Immunotherapy Penn Receives FDA breakthrough therapy designation for ALL treatment

Immunotherapy Penn Receives FDA breakthrough therapy designation for ALL treatment -

At the University of Pennsylvania developed a personalized immunotherapy has been awarded the designation of breakthrough therapy from the US Food and Drug Administration for the treatment of relapsed and refractory adult and pediatric acute lymphoblastic leukemia (ALL). The experimental treatment, known as CTL019 is the first personalized cell therapy for the treatment of cancer to receive this important classification.

In clinical trials at an early stage of the hospital of the University of Pennsylvania and Children's Hospital of Philadelphia, 89 percent of all patients who did not respond to conventional treatments in complete remission after receiving CTL019.

"Our early results show great promise for a desperate group of patients, many of whom were able to return to their normal school life and work after receiving this new, personalized immunotherapy" said the head of the Penn research team Carl June, MD , Professor Richard W. Vague in immunotherapy in the department of pathology and laboratory Medicine at the Perelman school of Medicine and Director of translational research in the Abramson Cancer Center of the University of Pennsylvania. "Receiving FDA Designation breakthrough is a key step in our work with Novartis to develop this therapy to patients throughout the world who desperately need new options for help fight against this disease. "

breakthrough therapy designation from the FDA, created in 2012, aims to accelerate the development and review of new drugs - drugs and biological agents - that treat serious or life-threatening conditions, if the therapy demonstrated a substantial improvement over available treatments. The FDA has already granted Therapy Breakthrough only four other biological agents.

In August 2012, Penn announced an agreement for research and exclusive worldwide agreement with Novartis to study, develop and market custom chimeric antigen receptor (CAR) T cell therapies for the treatment of cancers. Tests with CTL019 began in summer 2010 in patients with relapsed and refractory chronic lymphocytic leukemia (CLL), and are now underway for adult and pediatric patients with ALL, and patients with non-Hodgkin lymphoma myeloma. Penn and Novartis are also working on the next generation of CAR therapies, with trials for mesothelioma, ovarian, breast and pancreatic cancer at an early stage now.

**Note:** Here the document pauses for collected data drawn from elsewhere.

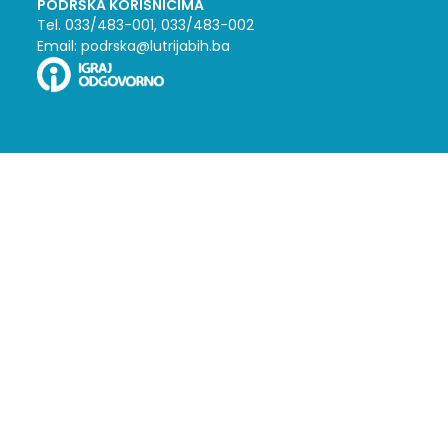
PODRŠKA KORISNICIMA
Tel. 033/483-001, 033/483-002
Email: podrska@lutrijabih.ba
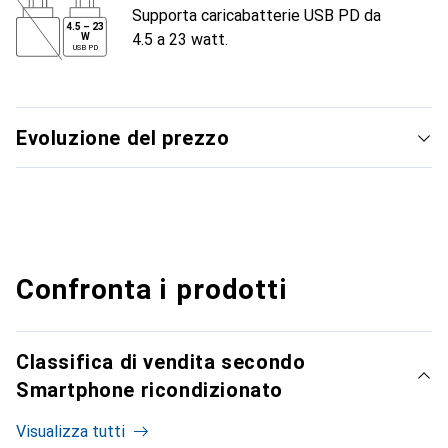
Supporta caricabatterie USB PD da
4.5
–
23
4.5 a 23 watt.
W
USB PD
Evoluzione del prezzo
Confronta i prodotti
Classifica di vendita secondo
Smartphone ricondizionato
Visualizza tutti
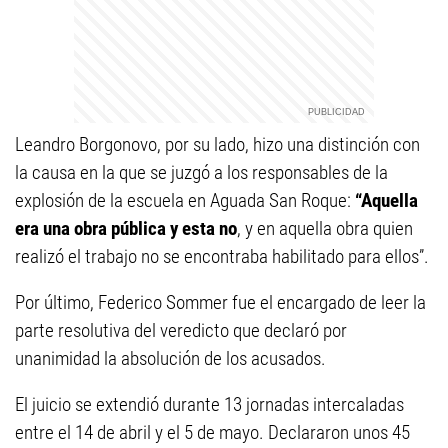
Leandro Borgonovo, por su lado, hizo una distinción con
la causa en la que se juzgó a los responsables de la
explosión de la escuela en Aguada San Roque:
“Aquella
era una obra pública y esta no
, y en aquella obra quien
realizó el trabajo no se encontraba habilitado para ellos”.
Por último, Federico Sommer fue el encargado de leer la
parte resolutiva del veredicto que declaró por
unanimidad la absolución de los acusados.
El juicio se extendió durante 13 jornadas intercaladas
entre el 14 de abril y el 5 de mayo. Declararon unos 45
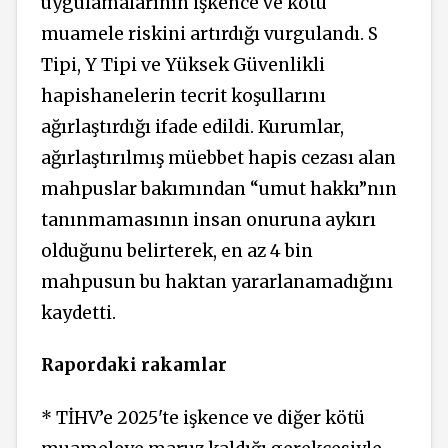
uygulamalarının işkence ve kötü
muamele riskini artırdığı vurgulandı. S
Tipi, Y Tipi ve Yüksek Güvenlikli
hapishanelerin tecrit koşullarını
ağırlaştırdığı ifade edildi. Kurumlar,
ağırlaştırılmış müebbet hapis cezası alan
mahpuslar bakımından “umut hakkı”nın
tanınmamasının insan onuruna aykırı
olduğunu belirterek, en az 4 bin
mahpusun bu haktan yararlanamadığını
kaydetti.
Rapordaki rakamlar
* TİHV’e 2025'te işkence ve diğer kötü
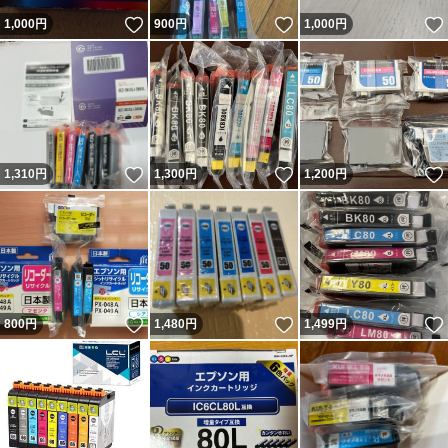
いいね！
いいね！
1,000
円
900
円
1,000
円
いいね！
いいね！
1,310
円
1,300
円
1,200
円
いいね！
いいね！
800
円
1,480
円
1,499
円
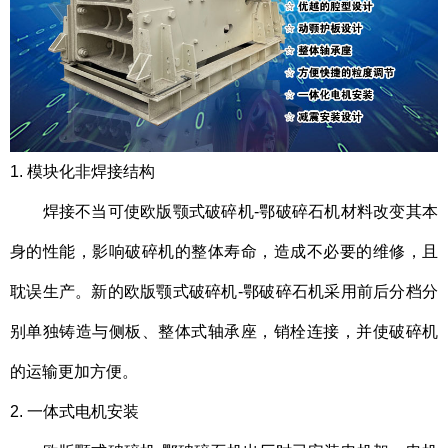
1. 模块化非焊接结构
焊接不当可使欧版颚式破碎机-鄂破碎石机材料改变其本
身的性能，影响破碎机的整体寿命，造成不必要的维修，且
耽误生产。新的欧版颚式破碎机-鄂破碎石机采用前后分档分
别单独铸造与侧板、整体式轴承座，销栓连接，并使破碎机
的运输更加方便。
2. 一体式电机安装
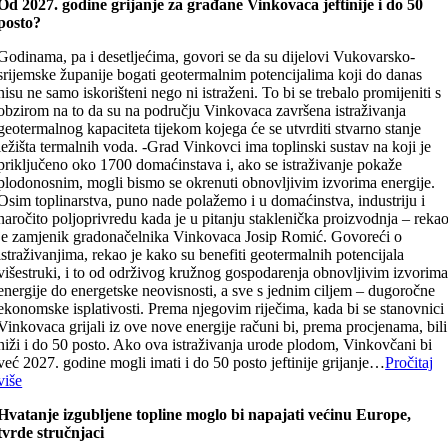
Od 2027. godine grijanje za građane Vinkovaca jeftinije i do 50
posto?
Godinama, pa i desetljećima, govori se da su dijelovi Vukovarsko-
srijemske županije bogati geotermalnim potencijalima koji do danas
nisu ne samo iskorišteni nego ni istraženi. To bi se trebalo promijeniti s
obzirom na to da su na području Vinkovaca završena istraživanja
geotermalnog kapaciteta tijekom kojega će se utvrditi stvarno stanje
ležišta termalnih voda. -Grad Vinkovci ima toplinski sustav na koji je
priključeno oko 1700 domaćinstava i, ako se istraživanje pokaže
plodonosnim, mogli bismo se okrenuti obnovljivim izvorima energije.
Osim toplinarstva, puno nade polažemo i u domaćinstva, industriju i
naročito poljoprivredu kada je u pitanju staklenička proizvodnja – reka
je zamjenik gradonačelnika Vinkovaca Josip Romić. Govoreći o
istraživanjima, rekao je kako su benefiti geotermalnih potencijala
višestruki, i to od održivog kružnog gospodarenja obnovljivim izvorim
energije do energetske neovisnosti, a sve s jednim ciljem – dugoročne
ekonomske isplativosti. Prema njegovim riječima, kada bi se stanovnici
Vinkovaca grijali iz ove nove energije računi bi, prema procjenama, bili
niži i do 50 posto. Ako ova istraživanja urode plodom, Vinkovčani bi
već 2027. godine mogli imati i do 50 posto jeftinije grijanje…
Pročitaj
više
Hvatanje izgubljene topline moglo bi napajati većinu Europe,
tvrde stručnjaci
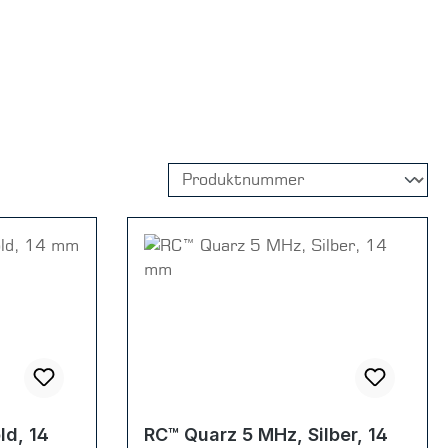
ld, 14
RC™ Quarz 5 MHz, Silber, 14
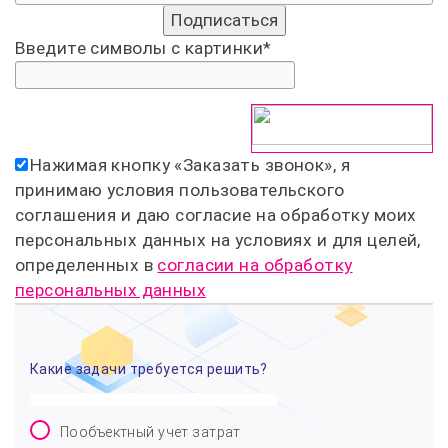
Введите символы с картинки
*
Нажимая кнопку «
Заказать звонок
», я
принимаю условия пользовательского
соглашения и даю согласие на обработку моих
персональных данных на условиях и для целей,
определенных в
согласии на обработку
персональных данных
Какие задачи требуется решить?
Пообъектный учет затрат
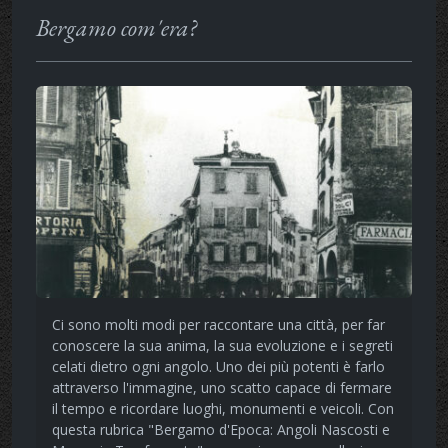
Bergamo com'era?
Ci sono molti modi per raccontare una città, per far
conoscere la sua anima, la sua evoluzione e i segreti
celati dietro ogni angolo. Uno dei più potenti è farlo
attraverso l'immagine, uno scatto capace di fermare
il tempo e ricordare luoghi, monumenti e veicoli. Con
questa rubrica "Bergamo d'Epoca: Angoli Nascosti e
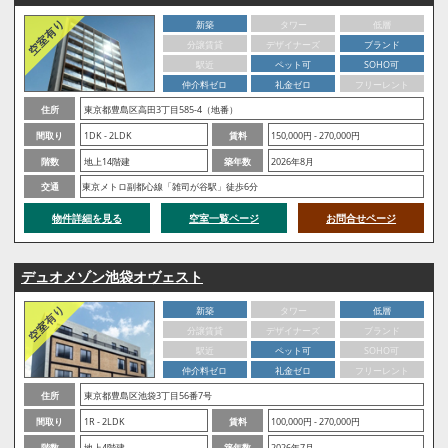
新築
タワー
低層
分譲賃貸
デザイナーズ
ブランド
駅近
ペット可
SOHO可
仲介料ゼロ
礼金ゼロ
フリーレント
住所
東京都豊島区高田3丁目585-4（地番）
間取り
1DK - 2LDK
賃料
150,000円 - 270,000円
階数
地上14階建
築年数
2026年8月
交通
東京メトロ副都心線「雑司が谷駅」徒歩6分
物件詳細を見る
空室一覧ページ
お問合せページ
デュオメゾン池袋オヴェスト
新築
タワー
低層
分譲賃貸
デザイナーズ
ブランド
駅近
ペット可
SOHO可
仲介料ゼロ
礼金ゼロ
フリーレント
住所
東京都豊島区池袋3丁目56番7号
間取り
1R - 2LDK
賃料
100,000円 - 270,000円
階数
地上4階建
築年数
2026年7月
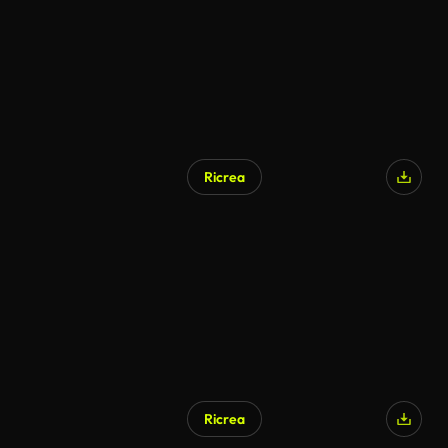
Ricrea
Generato da IA
Ricrea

During the 2013 annual meeting of the American Society of Hematology, the Penn research team announced the results of the study of the first 27 all patients (22 children and five adults) treated with CTL019 89 percent of patients had a complete response to therapy. The first pediatric ALL patient receiving the therapy Penn celebrated the second anniversary of his remission of cancer in May, and the first adult patient remains in remission a year after receiving the therapy.

The experimental treatment developed by the Penn team begins by removing T cells from the patient through a similar process of apheresis blood donation and genetically reprogram the cell Penn clinical and vaccine production facilities. After infused back into the patients body, these new cells built "hunters" to both multiply and attack targeting tumor cells that express a protein called CD19. Tests reveal that the army of hunters cells can reach more than 10,000 new cells for each single modified cells of patients receive.

The adult CTL019 all trials at the University of Pennsylvania Abramson Cancer Center are directed by David Porter, MD , Jodi Fisher Professor Horowitz care excellence leukemia and director of the blood and marrow transplant in the Abramson Cancer Center and Noelle Frey, MD, MSCE , assistant professor of medicine at the Abramson Cancer Center. Pediatrics All tests are conducted by Stephan Grupp, MD, PhD , professor of pediatrics and director of translational research in the Center for Research on Early Childhood cancer at the Hospital of Philadelphia children . Bruce Levine, PhD , Barbara and Edward Netter Professor in cancer gene therapy in the Department of Pathology and Laboratory Medicine, is leading clinical cell Penn and vaccine production facilities.